▶ _ASSIGNMENT_:
Using the word "will" as the filter, copy each matching line from the records.

[Document images with source code]
__________

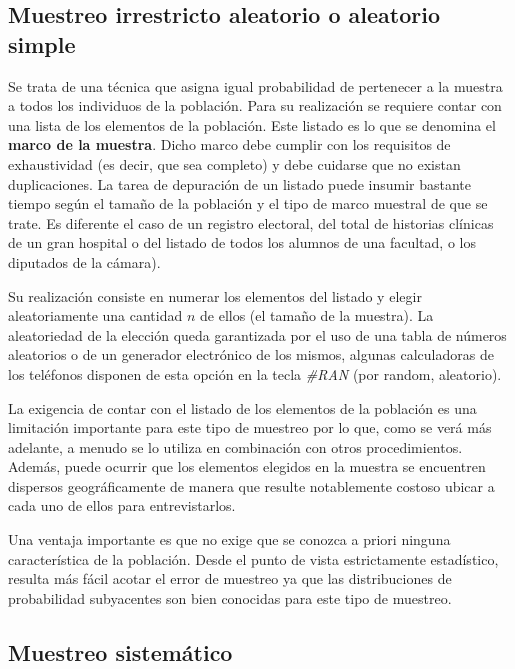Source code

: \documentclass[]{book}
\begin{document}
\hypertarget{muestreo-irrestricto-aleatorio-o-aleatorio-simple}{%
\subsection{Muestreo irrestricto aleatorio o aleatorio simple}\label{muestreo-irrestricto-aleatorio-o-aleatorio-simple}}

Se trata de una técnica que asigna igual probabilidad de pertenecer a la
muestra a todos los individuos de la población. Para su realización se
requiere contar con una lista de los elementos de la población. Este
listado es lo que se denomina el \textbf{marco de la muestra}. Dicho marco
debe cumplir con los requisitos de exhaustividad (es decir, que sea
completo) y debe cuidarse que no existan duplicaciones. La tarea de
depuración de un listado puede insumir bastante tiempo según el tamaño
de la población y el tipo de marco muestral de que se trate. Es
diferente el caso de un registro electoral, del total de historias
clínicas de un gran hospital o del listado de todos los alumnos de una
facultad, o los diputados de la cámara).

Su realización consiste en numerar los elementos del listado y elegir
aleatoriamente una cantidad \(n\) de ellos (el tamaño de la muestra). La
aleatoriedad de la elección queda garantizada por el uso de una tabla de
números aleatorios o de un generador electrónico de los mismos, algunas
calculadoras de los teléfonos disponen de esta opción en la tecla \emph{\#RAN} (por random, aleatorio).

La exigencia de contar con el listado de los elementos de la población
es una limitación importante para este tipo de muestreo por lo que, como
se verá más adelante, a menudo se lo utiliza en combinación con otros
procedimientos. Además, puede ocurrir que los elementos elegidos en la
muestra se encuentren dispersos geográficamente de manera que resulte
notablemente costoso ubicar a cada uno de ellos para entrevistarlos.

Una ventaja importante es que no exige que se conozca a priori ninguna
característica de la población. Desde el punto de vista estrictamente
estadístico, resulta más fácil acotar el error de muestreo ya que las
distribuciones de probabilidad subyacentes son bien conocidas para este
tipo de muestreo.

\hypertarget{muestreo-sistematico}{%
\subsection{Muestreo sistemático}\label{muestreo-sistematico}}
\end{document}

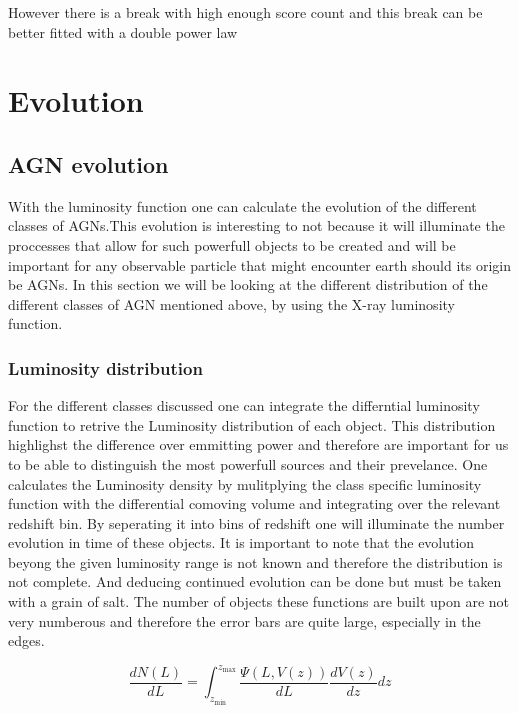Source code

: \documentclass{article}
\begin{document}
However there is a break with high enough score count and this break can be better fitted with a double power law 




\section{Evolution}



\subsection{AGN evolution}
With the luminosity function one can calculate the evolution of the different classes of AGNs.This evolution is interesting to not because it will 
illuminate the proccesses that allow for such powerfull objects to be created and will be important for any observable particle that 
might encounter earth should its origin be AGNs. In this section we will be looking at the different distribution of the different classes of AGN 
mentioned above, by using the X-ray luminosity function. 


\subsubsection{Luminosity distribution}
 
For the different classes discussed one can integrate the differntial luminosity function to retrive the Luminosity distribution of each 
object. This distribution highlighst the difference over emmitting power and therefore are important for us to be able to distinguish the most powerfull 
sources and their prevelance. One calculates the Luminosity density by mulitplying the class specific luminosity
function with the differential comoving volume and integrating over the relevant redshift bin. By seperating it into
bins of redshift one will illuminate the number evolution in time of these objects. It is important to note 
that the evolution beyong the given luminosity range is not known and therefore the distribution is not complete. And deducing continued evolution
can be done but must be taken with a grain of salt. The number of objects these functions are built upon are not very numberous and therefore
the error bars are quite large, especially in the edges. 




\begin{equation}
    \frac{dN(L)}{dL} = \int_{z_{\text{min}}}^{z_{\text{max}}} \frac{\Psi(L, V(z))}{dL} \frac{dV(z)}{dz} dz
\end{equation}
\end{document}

__________

▶ _THE ANSWER_:
With the luminosity function one can calculate the evolution of the different classes of AGNs.This evolution is interesting to not because it will 
illuminate the proccesses that allow for such powerfull objects to be created and will be important for any observable particle that 
might encounter earth should its origin be AGNs. In this section we will be looking at the different distribution of the different classes of AGN 
bins of redshift one will illuminate the number evolution in time of these objects. It is important to note 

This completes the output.